Included test categories

See TESTS.md.

Waiving failed results

In this context, "to waive" means to label a failing result as known-bad, something we have seen before and expect to fail.

Read WAIVERS.md to see where/how you can set up rules to automatically waive failures.

Workarounds

(TODO: Find a better place for this?)

Virtual machines and logging in

The tests perform some hacks to allow login after hardening:

  • -oPermitRootLogin=yes in OPTIONS of /etc/sysconfig/sshd
    • This is to bypass ssh-denied root login. Doing this seems easier than trying to bypass several sudo-related rule remediations that disable NOPASSWD in /etc/sudoers and impose other limitations.
    • Fortunately, current content doesn't check /etc/sysconfig/sshd, so no rules are failing as a result of this. :)

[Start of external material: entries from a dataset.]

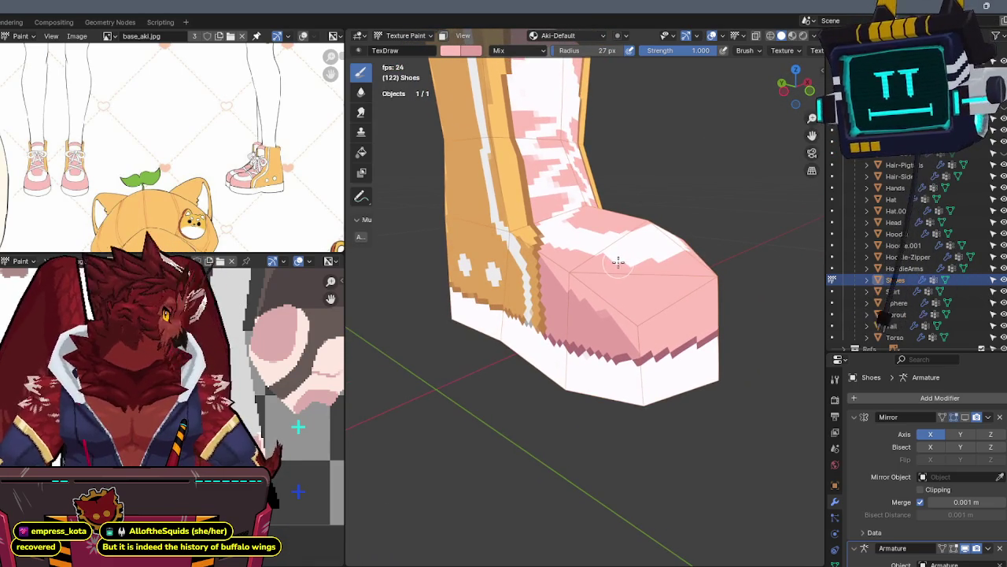
pyautogui.moveTo(627, 260); pyautogui.dragTo(593, 327, button='middle')
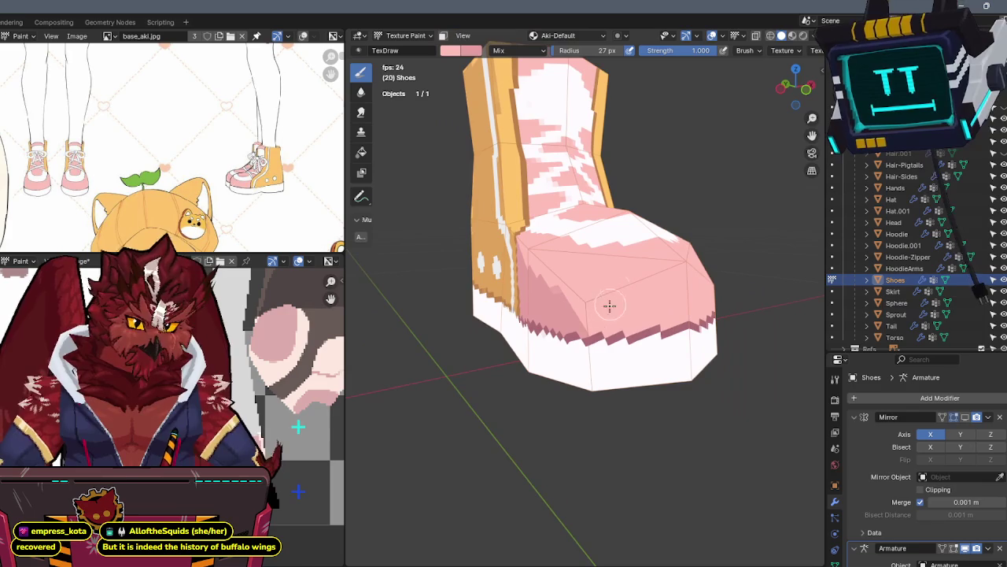
pyautogui.moveTo(628, 331)
pyautogui.mouseDown(button='middle')
pyautogui.moveTo(590, 343)
pyautogui.moveTo(603, 322)
pyautogui.moveTo(534, 337)
pyautogui.moveTo(523, 314)
pyautogui.moveTo(546, 299)
pyautogui.mouseUp(button='middle')
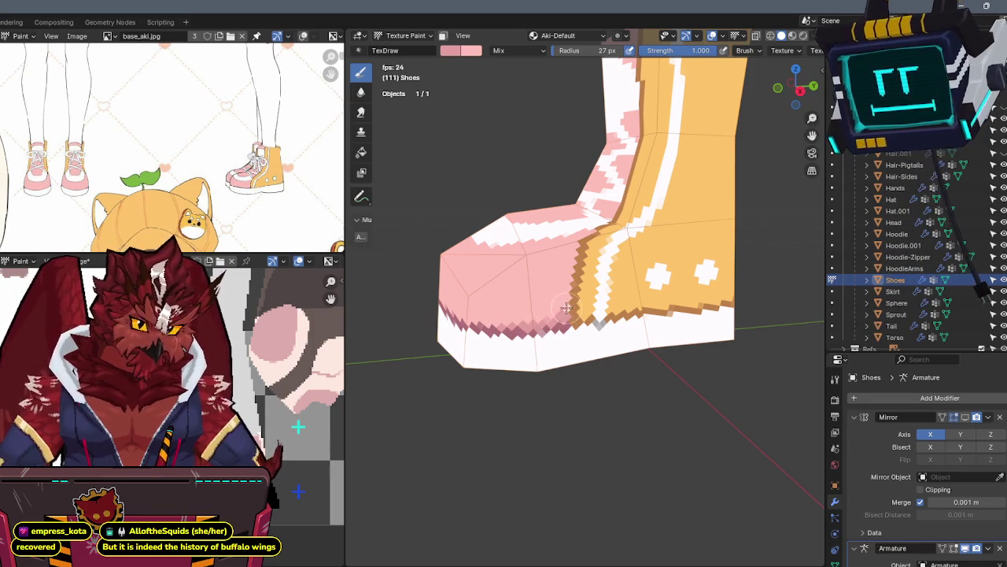
pyautogui.moveTo(576, 282); pyautogui.dragTo(659, 271, button='middle')
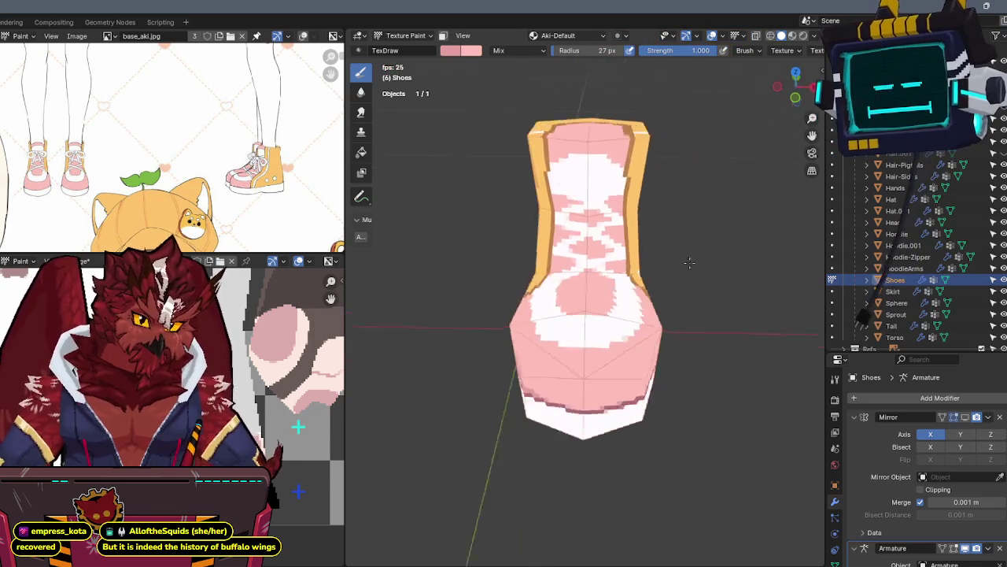
# Orbit and zoom close onto the boot's ankle opening and swap the paint colours
pyautogui.scroll(2, 658, 271)
pyautogui.moveTo(608, 200); pyautogui.dragTo(621, 206, button='middle')
pyautogui.moveTo(574, 249)
pyautogui.mouseDown(button='middle')
pyautogui.moveTo(565, 268)
pyautogui.moveTo(630, 240)
pyautogui.moveTo(561, 307)
pyautogui.mouseUp(button='middle')
pyautogui.scroll(3, 650, 233)
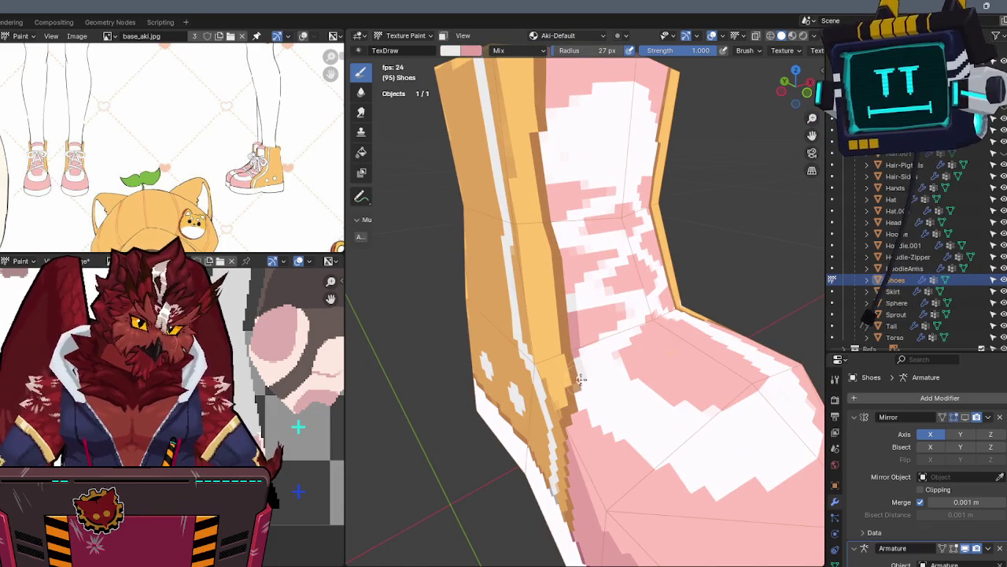
pyautogui.moveTo(580, 402); pyautogui.dragTo(560, 300, button='middle')
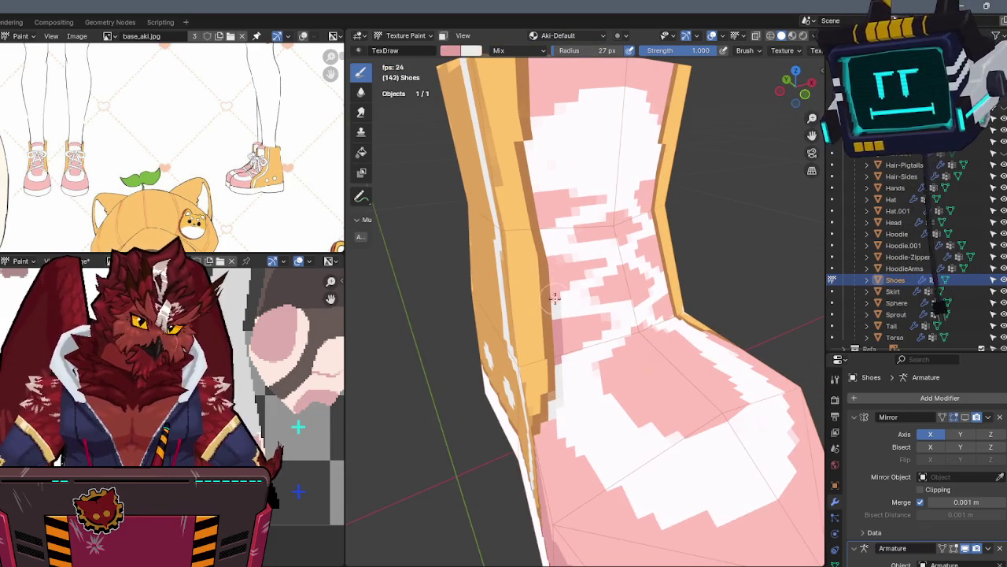
pyautogui.moveTo(551, 261); pyautogui.dragTo(551, 286, button='middle')
pyautogui.moveTo(535, 244)
pyautogui.mouseDown(button='middle')
pyautogui.moveTo(541, 218)
pyautogui.moveTo(520, 271)
pyautogui.mouseUp(button='middle')
pyautogui.press('x')
pyautogui.press('x')
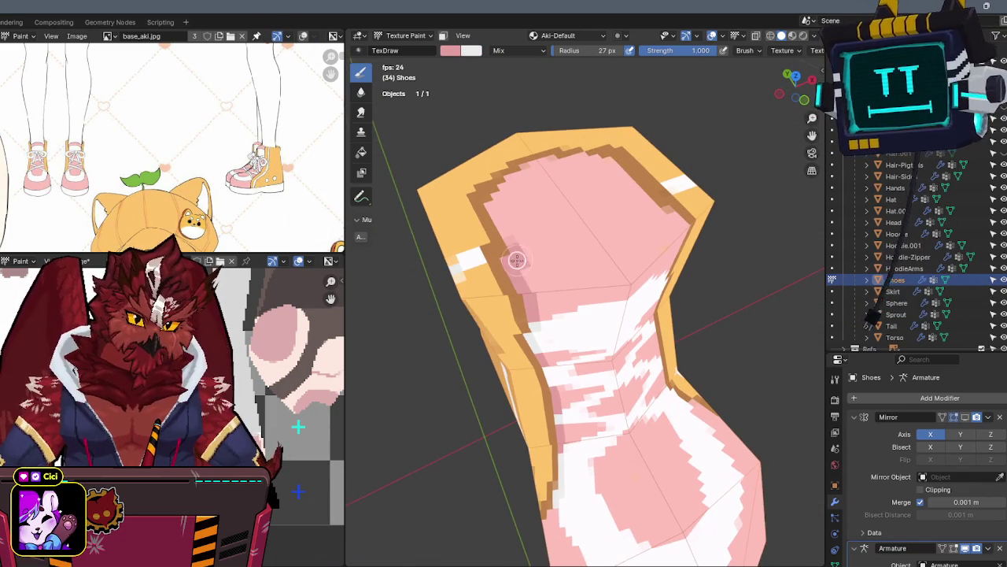
# Paint darker pink strokes inside the ankle opening, across the top face and along the rim
pyautogui.moveTo(575, 265); pyautogui.dragTo(620, 258)
pyautogui.moveTo(620, 258); pyautogui.dragTo(561, 283, button='middle')
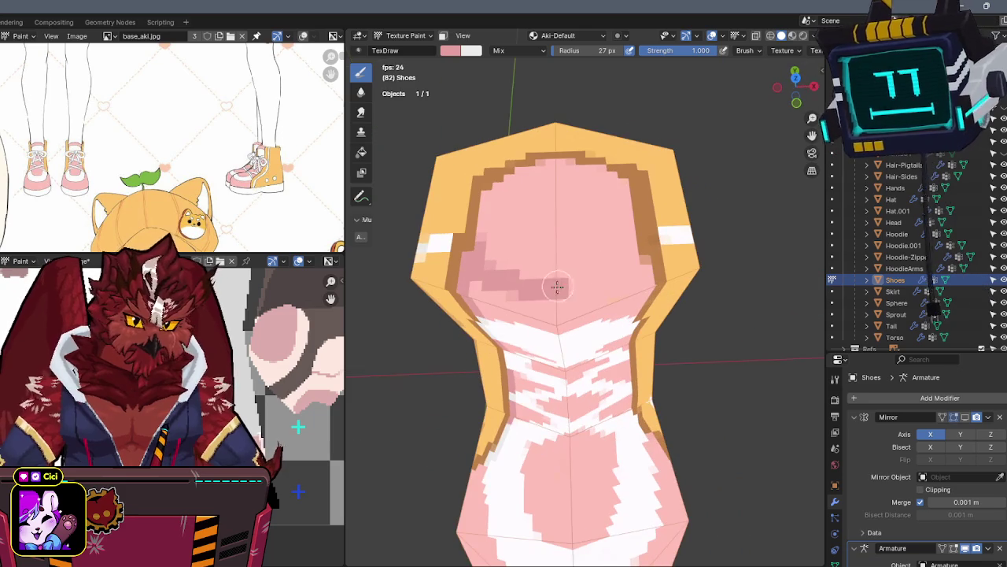
pyautogui.moveTo(556, 293)
pyautogui.mouseDown()
pyautogui.moveTo(634, 263)
pyautogui.moveTo(622, 202)
pyautogui.mouseUp()
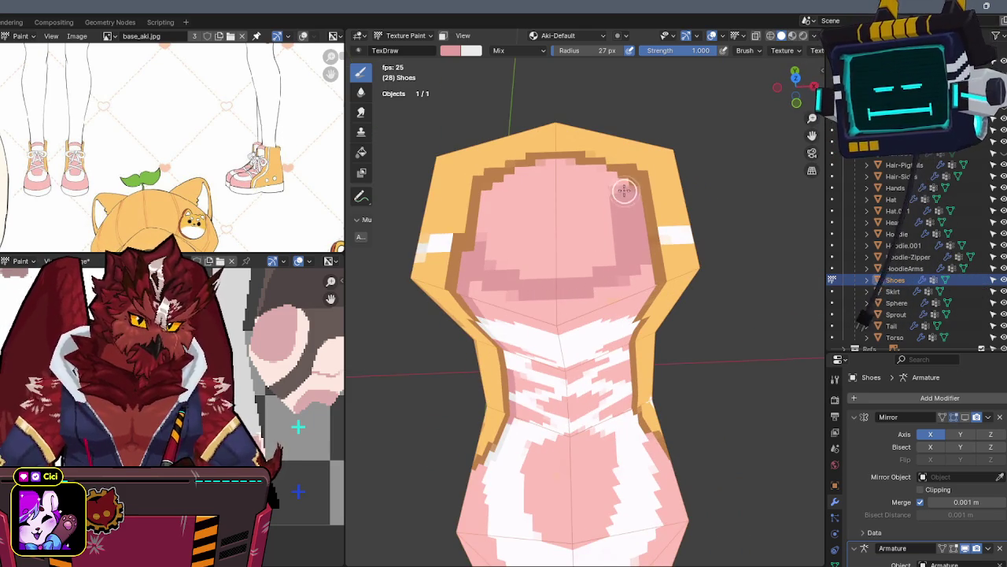
pyautogui.moveTo(583, 173)
pyautogui.mouseDown()
pyautogui.moveTo(526, 173)
pyautogui.moveTo(488, 220)
pyautogui.moveTo(540, 180)
pyautogui.moveTo(499, 260)
pyautogui.moveTo(591, 260)
pyautogui.moveTo(584, 199)
pyautogui.mouseUp()
pyautogui.moveTo(531, 214)
pyautogui.mouseDown(button='middle')
pyautogui.moveTo(595, 187)
pyautogui.moveTo(580, 213)
pyautogui.moveTo(579, 172)
pyautogui.moveTo(593, 231)
pyautogui.moveTo(580, 198)
pyautogui.moveTo(647, 100)
pyautogui.mouseUp(button='middle')
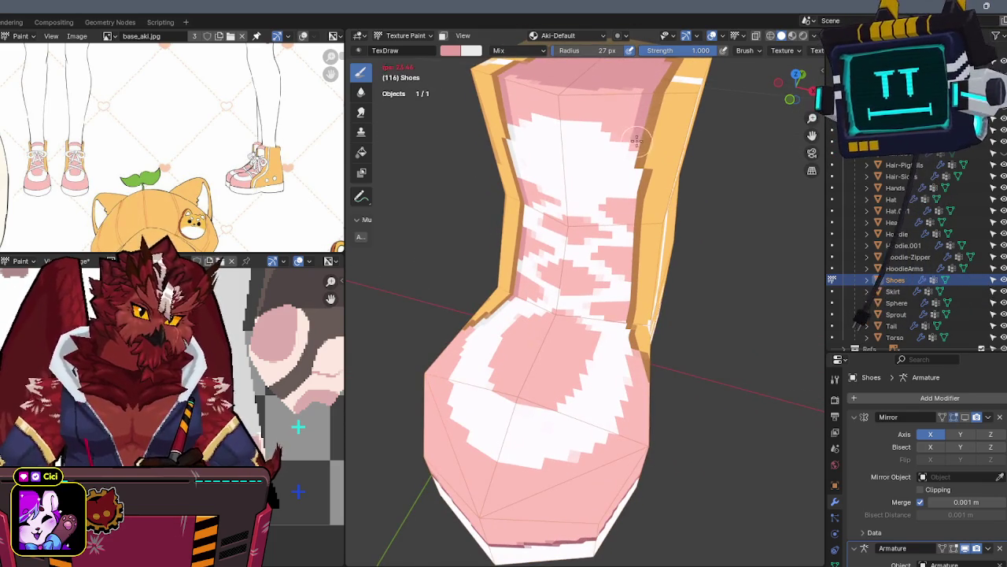
# Swap to the darker pink and paint it along the shoe's pink/orange seam
pyautogui.press('x')
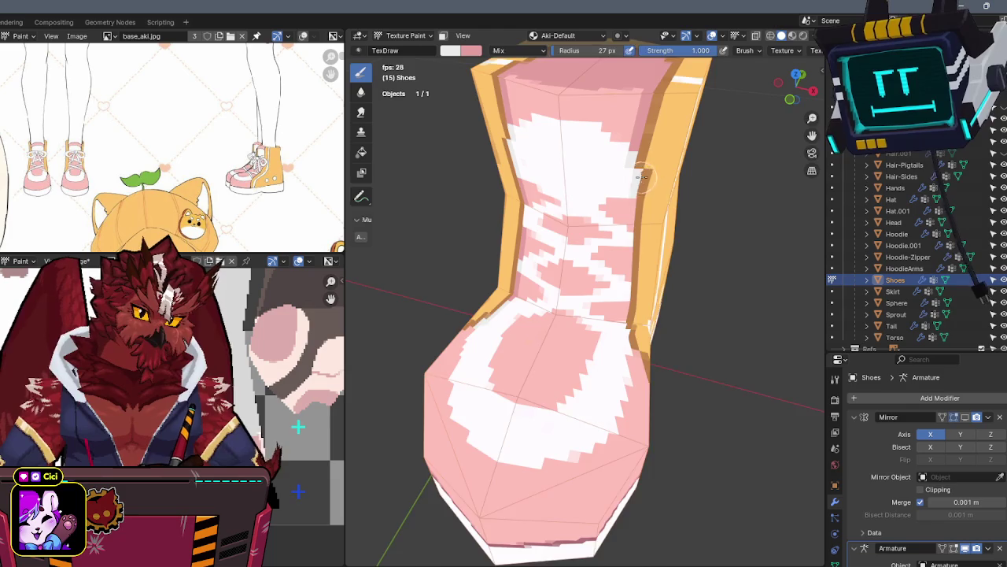
pyautogui.moveTo(639, 180); pyautogui.dragTo(633, 171, button='middle')
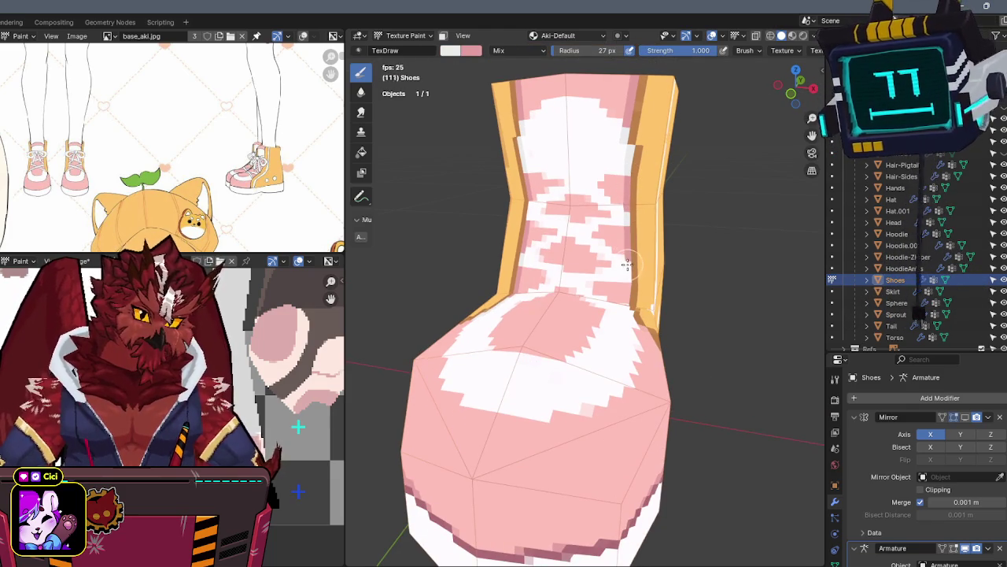
pyautogui.scroll(2, 627, 265)
pyautogui.scroll(1, 626, 252)
pyautogui.scroll(2, 623, 240)
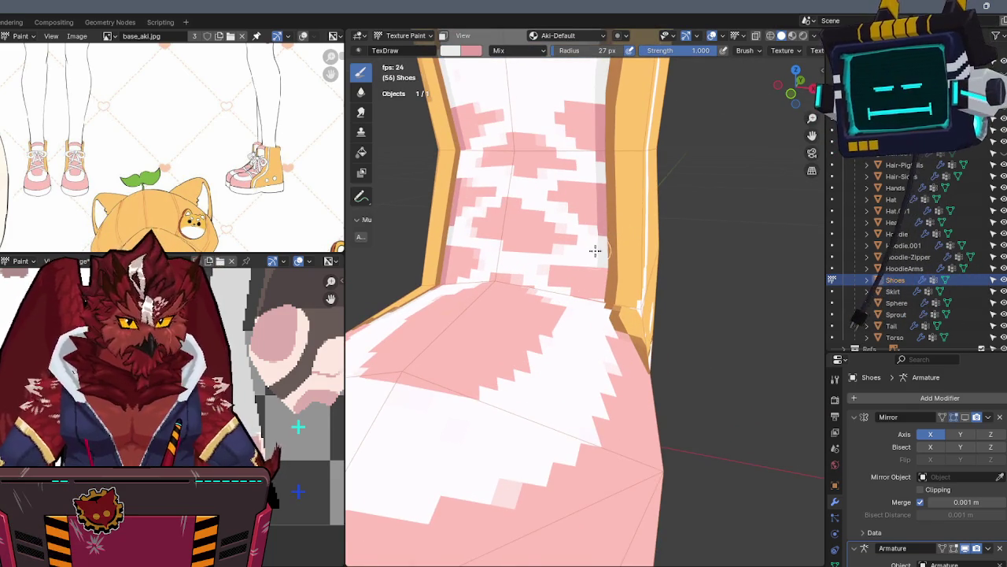
pyautogui.moveTo(596, 249); pyautogui.dragTo(598, 270, button='middle')
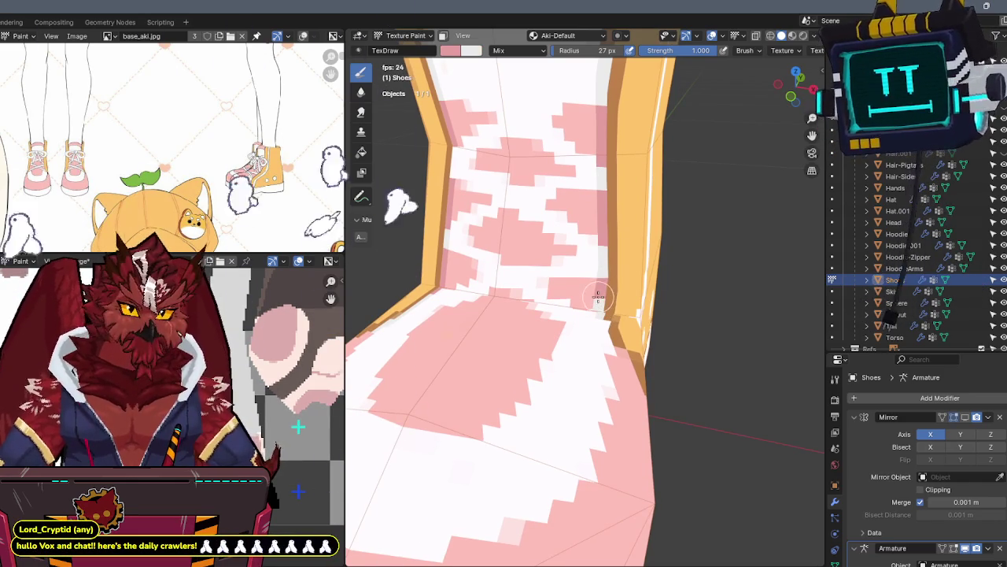
pyautogui.moveTo(598, 296)
pyautogui.mouseDown(button='middle')
pyautogui.moveTo(613, 273)
pyautogui.moveTo(592, 315)
pyautogui.mouseUp(button='middle')
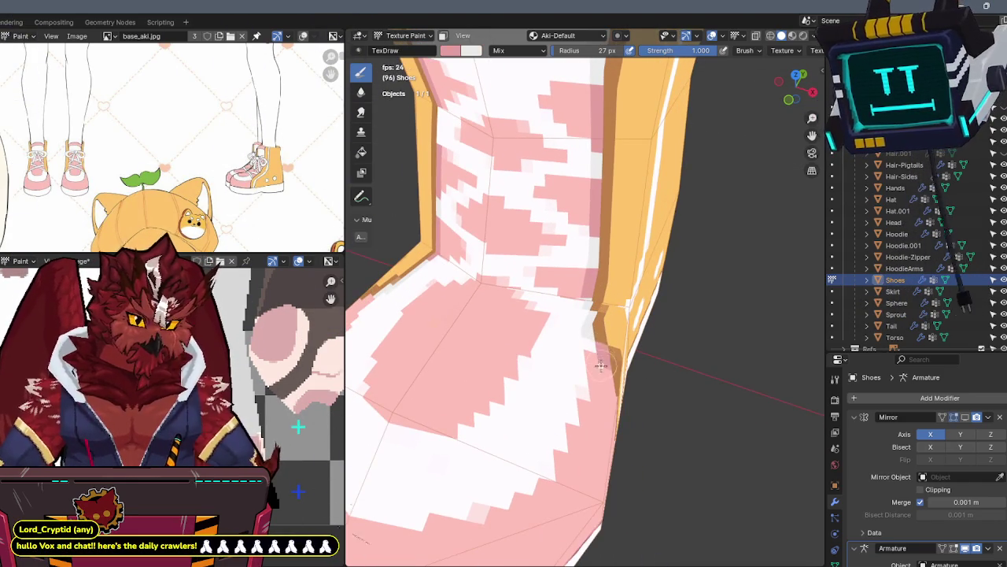
pyautogui.moveTo(601, 366); pyautogui.dragTo(534, 318, button='middle')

Using upstream/shipped content kickstarts

These have some unfortunate metadata, such as

  • hardcoded network interface names
  • unnecessarily large /var/log/audit size
  • oscap Anaconda addon configuration using scap-security-guide

which are removed by translate_ssg_kickstart() in virt.py.

Referencing library code

See https://rhsecuritycompliance.github.io/contest/ for online Sphinx version of the modules present in lib.

Debugging

(TODO: probably move to its own document?)

SSH into Anaconda

Anaconda-based remediation can be debugged on a virtual machine by issuing virsh domifaddr contest (where contest is the default VM name) to acquire an IP address of the guest (which gets assigned just before Anaconda launches) and doing ssh root@that-ip-addr from the host running the test itself (and hosting the VM).
There is no password for the Anaconda environment, so this will just log you in.

SSH into installed VMs

You can use a handy script in the home directory of the VM host's user.
Simply run:

./contest-sshvm [vm-name]

The script will find the first contest-installed VM if vm-name is not given, it will check whether the VM is running (as a result of you starting it earlier or CONTEST_LEAVE_GUEST_RUNNING=1) and if not, it will start it and wait for sshd to start responding. It will then ssh you into the VM, using pre-generated SSH keys (no passwords needed).

License

Unless specified otherwise, any content within this repository is distributed under the GNU GPLv3 license, see the COPYING.txt file for more.